1) To allow quick comparison of values where the types differ (for example when comparing a boolean to an object), we will add a two-dimensional array that tells if the two values are known to be different without looking at their contents, like this:

 int cmp= type_comparison[a->type()][b->type()]
 if (cmp != 0)
   return cmp;

If the array cell is 0, it means either that a and b are of the same type, or that they have similar types (like integer and double) that can be compared, and their contents will have to be examined. If it's not 0, the comparison can return immediately.

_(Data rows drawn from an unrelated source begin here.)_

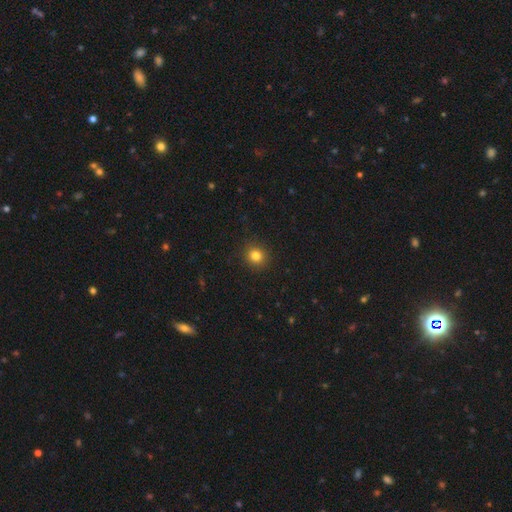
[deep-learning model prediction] smooth_or_featured: smooth (p=0.82) [alt: star or artifact p=0.13]
how_rounded: round (p=0.87) [alt: in between p=0.12]
merging: none (p=0.92) [alt: minor disturbance p=0.06]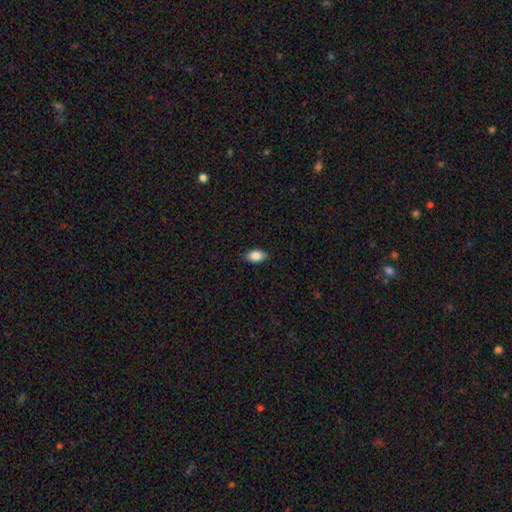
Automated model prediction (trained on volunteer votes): Smooth or featured? Predicted: smooth (p=0.87). How rounded? Predicted: in between (p=0.91). Merging? Predicted: none (p=0.86).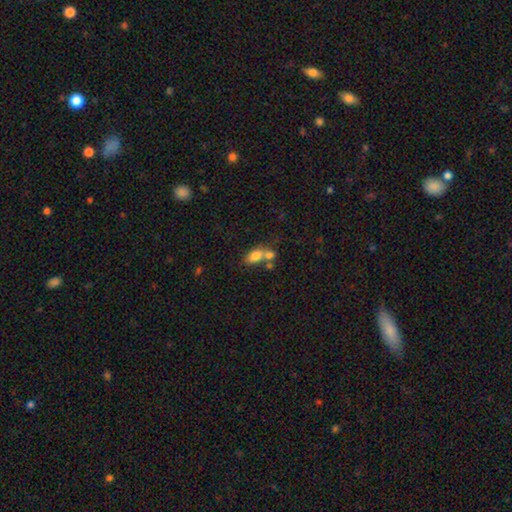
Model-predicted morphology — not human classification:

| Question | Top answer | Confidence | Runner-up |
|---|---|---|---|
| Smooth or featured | smooth | 76% | featured or disk (15%) |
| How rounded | in between | 84% | round (11%) |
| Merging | merger | 50% | none (34%) |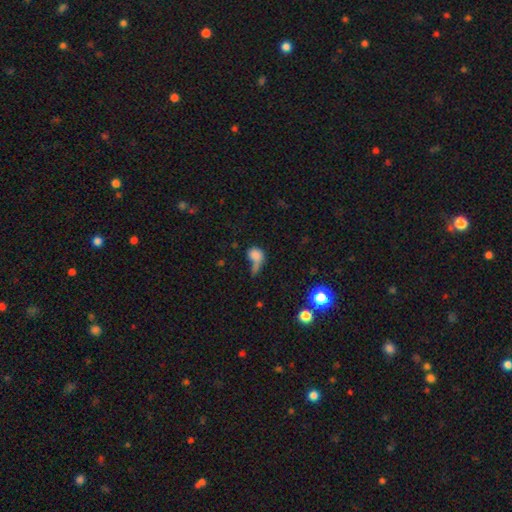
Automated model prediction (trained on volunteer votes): This appears to be a smooth galaxy with no disk features (74%) that is round (54%). Merging: merger (29%).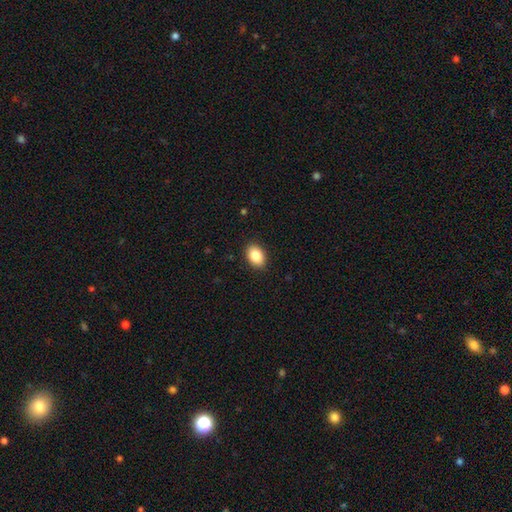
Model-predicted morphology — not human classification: Overall: smooth (86%). How rounded: in between (81%). Merging: none (90%).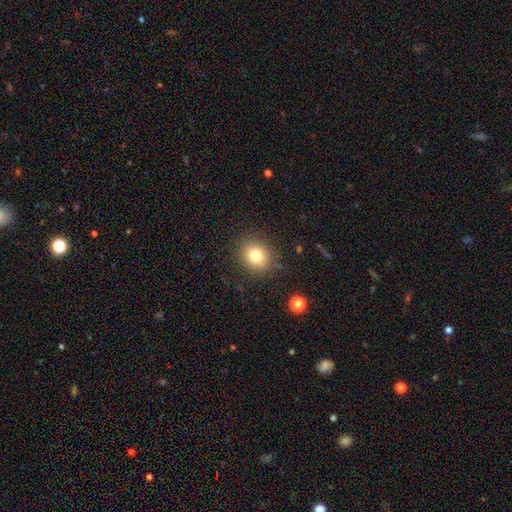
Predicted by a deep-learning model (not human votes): smooth 78%, star or artifact 13%, featured or disk 10%. Down the decision tree: how rounded — round (75%); merging — none (85%).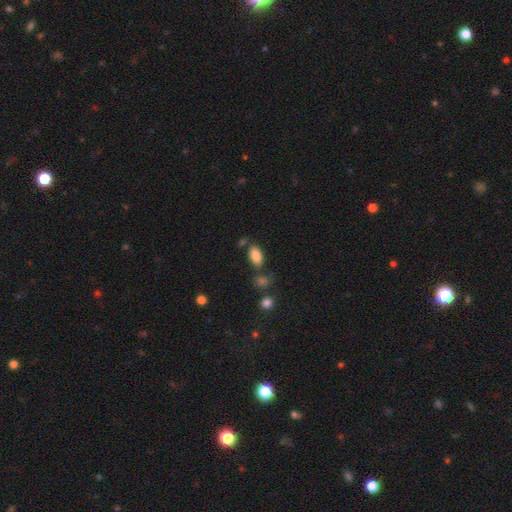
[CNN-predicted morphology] smooth 85%, star or artifact 9%, featured or disk 6%. Down the decision tree: how rounded — in between (92%); merging — none (71%).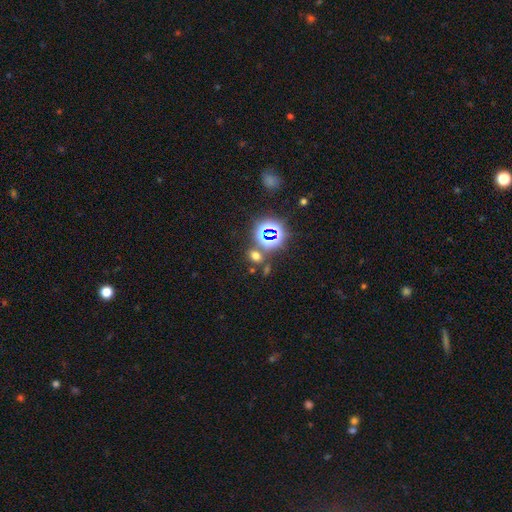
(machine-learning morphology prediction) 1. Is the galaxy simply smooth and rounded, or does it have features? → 51% smooth, 41% star or artifact, 8% featured or disk.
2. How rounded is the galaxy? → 53% in between, 44% round, 3% cigar-shaped.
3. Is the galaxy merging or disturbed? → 74% none, 13% merger, 9% minor disturbance, 4% major disturbance.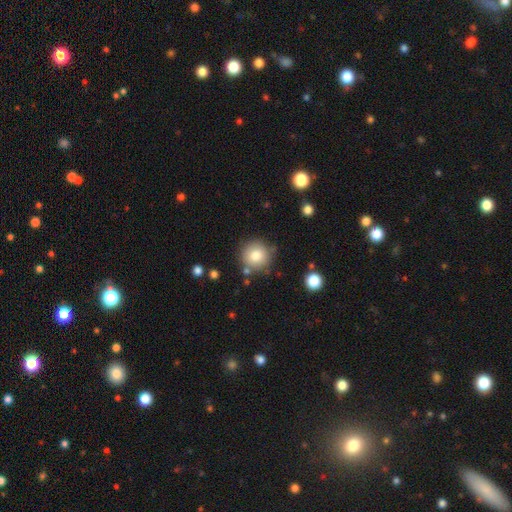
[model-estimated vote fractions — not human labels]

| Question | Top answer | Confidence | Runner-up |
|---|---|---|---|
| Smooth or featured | smooth | 81% | star or artifact (10%) |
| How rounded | round | 94% | in between (5%) |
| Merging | none | 80% | minor disturbance (11%) |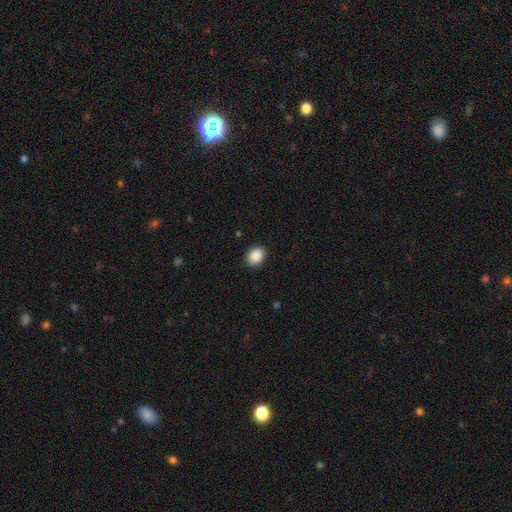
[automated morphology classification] Smooth or featured: smooth — 90% (star or artifact — 8%)
How rounded: in between — 53% (round — 46%)
Merging: none — 89% (minor disturbance — 8%)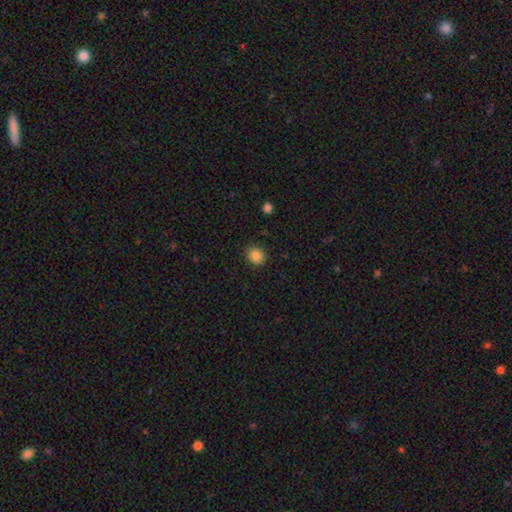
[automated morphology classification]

2) The get_json_atom_wrapper() function currently allocates a Json_dom object on the heap if it's called on an Item that represents an SQL value. This would cause a predicate such as json_col = sql_col to allocate one Json_dom object per row in order to transform sql_col into a JSON value. To avoid this, we will add a new parameter to get_json_atom_wrapper(), in which the caller can provide a pointer to pre-allocated memory where the Json_dom object can be put instead of the heap. The pre-allocated memory will be provided in the form of a boost::variant over all the scalar sub-classes of Json_dom, in a struct called Json_scalar_holder:

 struct Json_scalar_holder : public Sql_alloc
 {
   boost::variant<boost::blank, Json_string, Json_decimal, Json_int, Json_uint,
                  Json_double, Json_boolean, Json_null, Json_datetime,
                  Json_opaque> m_val;
 };

3) In order to improve the performance in the common case where a JSON value is compared to an SQL literal, the Json_scalar_holder object will be cached in an instance variable in Arg_comparator. When the comparator detects that the SQL value is a constant (by calling Item::const_item()) and that it has Json_scalar_holder value cached from the previous row, it will use the cached value directly and avoid the SQL to JSON conversion for all except the first row.